### Your assignment:
Your task is to print each entry exactly as written.

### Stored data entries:
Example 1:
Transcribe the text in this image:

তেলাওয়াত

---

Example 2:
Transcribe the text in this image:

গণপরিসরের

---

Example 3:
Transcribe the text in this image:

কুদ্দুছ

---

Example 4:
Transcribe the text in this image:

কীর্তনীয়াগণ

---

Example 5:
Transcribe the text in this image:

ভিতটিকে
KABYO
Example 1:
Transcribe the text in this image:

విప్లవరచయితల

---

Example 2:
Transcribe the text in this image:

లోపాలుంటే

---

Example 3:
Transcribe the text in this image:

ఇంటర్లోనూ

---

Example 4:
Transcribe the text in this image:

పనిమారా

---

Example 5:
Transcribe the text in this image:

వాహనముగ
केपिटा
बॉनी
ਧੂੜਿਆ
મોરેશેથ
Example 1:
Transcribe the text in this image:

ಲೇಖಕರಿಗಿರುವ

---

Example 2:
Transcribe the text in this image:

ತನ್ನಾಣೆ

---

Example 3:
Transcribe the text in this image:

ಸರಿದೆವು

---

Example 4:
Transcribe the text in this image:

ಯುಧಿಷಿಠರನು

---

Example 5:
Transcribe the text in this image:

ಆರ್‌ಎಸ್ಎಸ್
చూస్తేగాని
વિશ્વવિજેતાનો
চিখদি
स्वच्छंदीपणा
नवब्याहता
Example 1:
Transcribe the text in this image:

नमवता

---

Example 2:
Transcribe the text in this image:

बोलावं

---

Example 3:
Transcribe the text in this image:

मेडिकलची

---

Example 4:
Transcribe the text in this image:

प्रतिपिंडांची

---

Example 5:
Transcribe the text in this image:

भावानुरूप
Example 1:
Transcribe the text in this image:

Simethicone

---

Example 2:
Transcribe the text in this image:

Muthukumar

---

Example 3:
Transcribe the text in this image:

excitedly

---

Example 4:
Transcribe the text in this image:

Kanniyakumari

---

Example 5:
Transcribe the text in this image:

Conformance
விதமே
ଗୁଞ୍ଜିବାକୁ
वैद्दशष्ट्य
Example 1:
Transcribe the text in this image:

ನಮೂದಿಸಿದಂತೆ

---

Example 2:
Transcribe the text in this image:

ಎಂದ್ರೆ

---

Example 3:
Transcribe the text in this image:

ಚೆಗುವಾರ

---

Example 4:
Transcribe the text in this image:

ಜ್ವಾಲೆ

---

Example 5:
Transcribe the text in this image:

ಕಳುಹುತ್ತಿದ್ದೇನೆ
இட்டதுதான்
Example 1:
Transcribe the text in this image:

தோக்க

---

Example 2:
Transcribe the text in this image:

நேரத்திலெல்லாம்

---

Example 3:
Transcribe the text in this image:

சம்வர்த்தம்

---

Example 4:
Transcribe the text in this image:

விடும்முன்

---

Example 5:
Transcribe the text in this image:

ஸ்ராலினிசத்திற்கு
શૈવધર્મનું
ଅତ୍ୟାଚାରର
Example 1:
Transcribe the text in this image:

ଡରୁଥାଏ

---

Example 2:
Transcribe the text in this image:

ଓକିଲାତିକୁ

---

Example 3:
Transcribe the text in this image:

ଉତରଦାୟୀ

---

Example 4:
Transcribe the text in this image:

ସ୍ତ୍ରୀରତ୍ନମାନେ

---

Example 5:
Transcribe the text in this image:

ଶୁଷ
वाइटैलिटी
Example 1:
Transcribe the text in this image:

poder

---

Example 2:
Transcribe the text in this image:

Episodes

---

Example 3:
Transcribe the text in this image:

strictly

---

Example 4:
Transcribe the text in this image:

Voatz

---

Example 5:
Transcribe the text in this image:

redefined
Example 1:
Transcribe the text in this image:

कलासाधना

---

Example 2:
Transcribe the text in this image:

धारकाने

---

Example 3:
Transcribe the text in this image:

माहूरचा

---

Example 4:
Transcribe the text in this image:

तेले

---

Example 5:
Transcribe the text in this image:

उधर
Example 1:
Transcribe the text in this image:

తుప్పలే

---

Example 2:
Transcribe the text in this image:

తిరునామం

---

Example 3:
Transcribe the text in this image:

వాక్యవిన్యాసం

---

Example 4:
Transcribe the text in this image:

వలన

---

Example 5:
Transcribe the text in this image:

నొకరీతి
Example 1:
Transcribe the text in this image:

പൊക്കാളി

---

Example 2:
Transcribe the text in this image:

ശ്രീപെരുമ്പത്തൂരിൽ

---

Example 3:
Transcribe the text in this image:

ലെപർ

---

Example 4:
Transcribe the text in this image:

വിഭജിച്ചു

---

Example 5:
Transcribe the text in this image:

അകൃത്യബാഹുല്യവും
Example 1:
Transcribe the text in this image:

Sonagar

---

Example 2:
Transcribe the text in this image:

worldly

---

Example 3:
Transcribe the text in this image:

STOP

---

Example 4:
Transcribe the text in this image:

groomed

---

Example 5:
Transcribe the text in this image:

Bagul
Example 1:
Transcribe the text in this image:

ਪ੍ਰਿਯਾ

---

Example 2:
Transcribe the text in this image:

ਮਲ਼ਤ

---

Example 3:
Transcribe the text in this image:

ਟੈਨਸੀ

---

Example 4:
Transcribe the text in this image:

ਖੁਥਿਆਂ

### Task output:
Example 1:
Transcribe the text in this image:

তেলাওয়াত

---

Example 2:
Transcribe the text in this image:

গণপরিসরের

---

Example 3:
Transcribe the text in this image:

কুদ্দুছ

---

Example 4:
Transcribe the text in this image:

কীর্তনীয়াগণ

---

Example 5:
Transcribe the text in this image:

ভিতটিকে
KABYO
Example 1:
Transcribe the text in this image:

విప్లవరచయితల

---

Example 2:
Transcribe the text in this image:

లోపాలుంటే

---

Example 3:
Transcribe the text in this image:

ఇంటర్లోనూ

---

Example 4:
Transcribe the text in this image:

పనిమారా

---

Example 5:
Transcribe the text in this image:

వాహనముగ
केपिटा
बॉनी
ਧੂੜਿਆ
મોરેશેથ
Example 1:
Transcribe the text in this image:

ಲೇಖಕರಿಗಿರುವ

---

Example 2:
Transcribe the text in this image:

ತನ್ನಾಣೆ

---

Example 3:
Transcribe the text in this image:

ಸರಿದೆವು

---

Example 4:
Transcribe the text in this image:

ಯುಧಿಷಿಠರನು

---

Example 5:
Transcribe the text in this image:

ಆರ್‌ಎಸ್ಎಸ್
చూస్తేగాని
વિશ્વવિજેતાનો
চিখদি
स्वच्छंदीपणा
नवब्याहता
Example 1:
Transcribe the text in this image:

नमवता

---

Example 2:
Transcribe the text in this image:

बोलावं

---

Example 3:
Transcribe the text in this image:

मेडिकलची

---

Example 4:
Transcribe the text in this image:

प्रतिपिंडांची

---

Example 5:
Transcribe the text in this image:

भावानुरूप
Example 1:
Transcribe the text in this image:

Simethicone

---

Example 2:
Transcribe the text in this image:

Muthukumar

---

Example 3:
Transcribe the text in this image:

excitedly

---

Example 4:
Transcribe the text in this image:

Kanniyakumari

---

Example 5:
Transcribe the text in this image:

Conformance
விதமே
ଗୁଞ୍ଜିବାକୁ
वैद्दशष्ट्य
Example 1:
Transcribe the text in this image:

ನಮೂದಿಸಿದಂತೆ

---

Example 2:
Transcribe the text in this image:

ಎಂದ್ರೆ

---

Example 3:
Transcribe the text in this image:

ಚೆಗುವಾರ

---

Example 4:
Transcribe the text in this image:

ಜ್ವಾಲೆ

---

Example 5:
Transcribe the text in this image:

ಕಳುಹುತ್ತಿದ್ದೇನೆ
இட்டதுதான்
Example 1:
Transcribe the text in this image:

தோக்க

---

Example 2:
Transcribe the text in this image:

நேரத்திலெல்லாம்

---

Example 3:
Transcribe the text in this image:

சம்வர்த்தம்

---

Example 4:
Transcribe the text in this image:

விடும்முன்

---

Example 5:
Transcribe the text in this image:

ஸ்ராலினிசத்திற்கு
શૈવધર્મનું
ଅତ୍ୟାଚାରର
Example 1:
Transcribe the text in this image:

ଡରୁଥାଏ

---

Example 2:
Transcribe the text in this image:

ଓକିଲାତିକୁ

---

Example 3:
Transcribe the text in this image:

ଉତରଦାୟୀ

---

Example 4:
Transcribe the text in this image:

ସ୍ତ୍ରୀରତ୍ନମାନେ

---

Example 5:
Transcribe the text in this image:

ଶୁଷ
वाइटैलिटी
Example 1:
Transcribe the text in this image:

poder

---

Example 2:
Transcribe the text in this image:

Episodes

---

Example 3:
Transcribe the text in this image:

strictly

---

Example 4:
Transcribe the text in this image:

Voatz

---

Example 5:
Transcribe the text in this image:

redefined
Example 1:
Transcribe the text in this image:

कलासाधना

---

Example 2:
Transcribe the text in this image:

धारकाने

---

Example 3:
Transcribe the text in this image:

माहूरचा

---

Example 4:
Transcribe the text in this image:

तेले

---

Example 5:
Transcribe the text in this image:

उधर
Example 1:
Transcribe the text in this image:

తుప్పలే

---

Example 2:
Transcribe the text in this image:

తిరునామం

---

Example 3:
Transcribe the text in this image:

వాక్యవిన్యాసం

---

Example 4:
Transcribe the text in this image:

వలన

---

Example 5:
Transcribe the text in this image:

నొకరీతి
Example 1:
Transcribe the text in this image:

പൊക്കാളി

---

Example 2:
Transcribe the text in this image:

ശ്രീപെരുമ്പത്തൂരിൽ

---

Example 3:
Transcribe the text in this image:

ലെപർ

---

Example 4:
Transcribe the text in this image:

വിഭജിച്ചു

---

Example 5:
Transcribe the text in this image:

അകൃത്യബാഹുല്യവും
Example 1:
Transcribe the text in this image:

Sonagar

---

Example 2:
Transcribe the text in this image:

worldly

---

Example 3:
Transcribe the text in this image:

STOP

---

Example 4:
Transcribe the text in this image:

groomed

---

Example 5:
Transcribe the text in this image:

Bagul
Example 1:
Transcribe the text in this image:

ਪ੍ਰਿਯਾ

---

Example 2:
Transcribe the text in this image:

ਮਲ਼ਤ

---

Example 3:
Transcribe the text in this image:

ਟੈਨਸੀ

---

Example 4:
Transcribe the text in this image:

ਖੁਥਿਆਂ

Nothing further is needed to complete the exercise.